Directions for this task: Scan each line of the records for the word "ncep" and extract the ones that have it.
---------- Records for this exercise ----------
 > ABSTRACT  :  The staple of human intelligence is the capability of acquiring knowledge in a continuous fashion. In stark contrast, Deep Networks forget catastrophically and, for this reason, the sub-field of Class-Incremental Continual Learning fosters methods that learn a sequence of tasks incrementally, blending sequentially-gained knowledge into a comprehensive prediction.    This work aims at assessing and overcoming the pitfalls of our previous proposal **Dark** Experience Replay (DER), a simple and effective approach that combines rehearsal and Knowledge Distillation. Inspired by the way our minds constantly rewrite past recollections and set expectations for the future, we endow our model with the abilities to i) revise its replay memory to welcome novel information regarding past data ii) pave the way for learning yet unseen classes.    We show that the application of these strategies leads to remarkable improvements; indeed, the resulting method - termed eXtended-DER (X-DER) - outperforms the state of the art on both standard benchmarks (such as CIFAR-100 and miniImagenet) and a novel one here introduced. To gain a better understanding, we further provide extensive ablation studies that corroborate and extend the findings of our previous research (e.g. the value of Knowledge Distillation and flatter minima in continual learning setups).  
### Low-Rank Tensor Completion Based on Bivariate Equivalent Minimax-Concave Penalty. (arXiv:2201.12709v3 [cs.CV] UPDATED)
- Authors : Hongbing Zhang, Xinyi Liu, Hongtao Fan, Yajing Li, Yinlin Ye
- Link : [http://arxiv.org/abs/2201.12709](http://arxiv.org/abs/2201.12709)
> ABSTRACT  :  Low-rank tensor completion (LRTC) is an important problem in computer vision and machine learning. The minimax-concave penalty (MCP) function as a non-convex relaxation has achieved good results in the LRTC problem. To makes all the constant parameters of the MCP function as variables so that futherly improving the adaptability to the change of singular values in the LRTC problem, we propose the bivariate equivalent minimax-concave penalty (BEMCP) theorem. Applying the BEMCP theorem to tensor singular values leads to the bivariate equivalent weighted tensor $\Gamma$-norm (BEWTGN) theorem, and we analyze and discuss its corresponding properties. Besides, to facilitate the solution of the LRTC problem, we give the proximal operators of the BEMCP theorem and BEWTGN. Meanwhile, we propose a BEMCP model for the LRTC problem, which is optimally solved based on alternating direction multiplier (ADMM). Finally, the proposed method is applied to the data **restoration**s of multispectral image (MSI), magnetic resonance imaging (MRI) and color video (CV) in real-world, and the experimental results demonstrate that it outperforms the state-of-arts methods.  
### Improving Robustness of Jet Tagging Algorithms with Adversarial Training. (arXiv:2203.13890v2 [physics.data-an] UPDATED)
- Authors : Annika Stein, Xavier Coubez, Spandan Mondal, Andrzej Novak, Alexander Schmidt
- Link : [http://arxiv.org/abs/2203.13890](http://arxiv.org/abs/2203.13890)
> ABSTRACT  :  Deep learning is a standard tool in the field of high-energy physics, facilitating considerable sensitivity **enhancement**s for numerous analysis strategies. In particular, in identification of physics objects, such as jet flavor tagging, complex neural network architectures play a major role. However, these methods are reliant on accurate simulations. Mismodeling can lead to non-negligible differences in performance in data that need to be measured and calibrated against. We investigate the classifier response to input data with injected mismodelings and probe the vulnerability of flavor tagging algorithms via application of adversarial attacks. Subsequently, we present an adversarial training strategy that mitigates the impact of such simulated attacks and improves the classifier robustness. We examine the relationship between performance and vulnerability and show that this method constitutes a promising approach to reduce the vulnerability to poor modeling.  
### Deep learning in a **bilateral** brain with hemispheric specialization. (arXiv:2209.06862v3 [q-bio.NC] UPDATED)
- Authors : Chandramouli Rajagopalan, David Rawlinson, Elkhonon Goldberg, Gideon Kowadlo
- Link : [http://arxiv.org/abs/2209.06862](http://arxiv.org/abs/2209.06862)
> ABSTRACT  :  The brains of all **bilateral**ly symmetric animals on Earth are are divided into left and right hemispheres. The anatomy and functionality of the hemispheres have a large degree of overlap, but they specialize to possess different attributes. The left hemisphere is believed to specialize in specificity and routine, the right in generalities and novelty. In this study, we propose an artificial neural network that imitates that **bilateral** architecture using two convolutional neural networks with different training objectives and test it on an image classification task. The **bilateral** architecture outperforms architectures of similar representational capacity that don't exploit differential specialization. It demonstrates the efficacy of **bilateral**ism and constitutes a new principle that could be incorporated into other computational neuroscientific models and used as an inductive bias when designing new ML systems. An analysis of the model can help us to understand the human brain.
----------
---------- Records for this exercise ----------
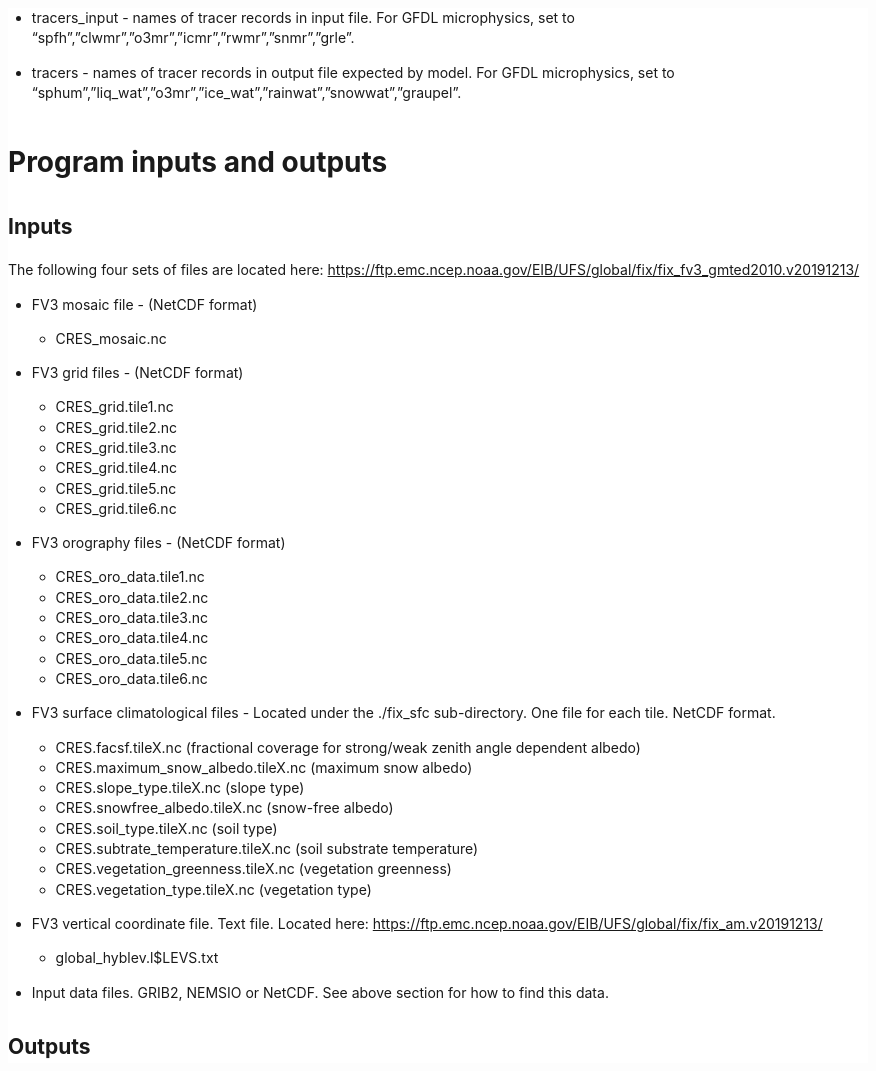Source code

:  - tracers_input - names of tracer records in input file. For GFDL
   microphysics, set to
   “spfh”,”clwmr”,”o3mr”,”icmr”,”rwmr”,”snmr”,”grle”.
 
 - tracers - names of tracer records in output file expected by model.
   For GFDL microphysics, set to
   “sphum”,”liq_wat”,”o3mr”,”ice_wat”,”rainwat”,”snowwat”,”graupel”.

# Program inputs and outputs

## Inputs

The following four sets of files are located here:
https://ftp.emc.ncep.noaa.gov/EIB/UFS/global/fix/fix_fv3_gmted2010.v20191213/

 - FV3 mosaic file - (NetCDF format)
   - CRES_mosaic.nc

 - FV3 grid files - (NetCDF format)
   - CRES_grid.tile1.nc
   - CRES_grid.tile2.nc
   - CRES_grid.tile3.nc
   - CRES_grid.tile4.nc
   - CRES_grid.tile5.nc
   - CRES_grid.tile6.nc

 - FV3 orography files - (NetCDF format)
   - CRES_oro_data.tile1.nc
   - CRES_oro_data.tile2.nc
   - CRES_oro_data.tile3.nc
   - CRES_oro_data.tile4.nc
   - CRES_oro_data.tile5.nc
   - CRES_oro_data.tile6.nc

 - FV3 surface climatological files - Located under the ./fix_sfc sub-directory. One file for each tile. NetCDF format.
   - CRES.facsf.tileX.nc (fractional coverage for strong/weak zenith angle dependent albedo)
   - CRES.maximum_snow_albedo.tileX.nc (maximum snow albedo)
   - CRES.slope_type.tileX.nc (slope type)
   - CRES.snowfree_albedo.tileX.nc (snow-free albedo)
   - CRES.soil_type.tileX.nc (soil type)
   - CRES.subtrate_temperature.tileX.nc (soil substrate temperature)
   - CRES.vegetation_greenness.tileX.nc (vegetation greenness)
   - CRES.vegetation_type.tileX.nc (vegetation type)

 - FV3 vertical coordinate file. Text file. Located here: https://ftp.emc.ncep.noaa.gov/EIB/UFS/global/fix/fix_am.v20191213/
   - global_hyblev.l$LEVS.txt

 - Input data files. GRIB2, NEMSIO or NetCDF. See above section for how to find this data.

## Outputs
----------
Result:
https://ftp.emc.ncep.noaa.gov/EIB/UFS/global/fix/fix_fv3_gmted2010.v20191213/
 - FV3 vertical coordinate file. Text file. Located here: https://ftp.emc.ncep.noaa.gov/EIB/UFS/global/fix/fix_am.v20191213/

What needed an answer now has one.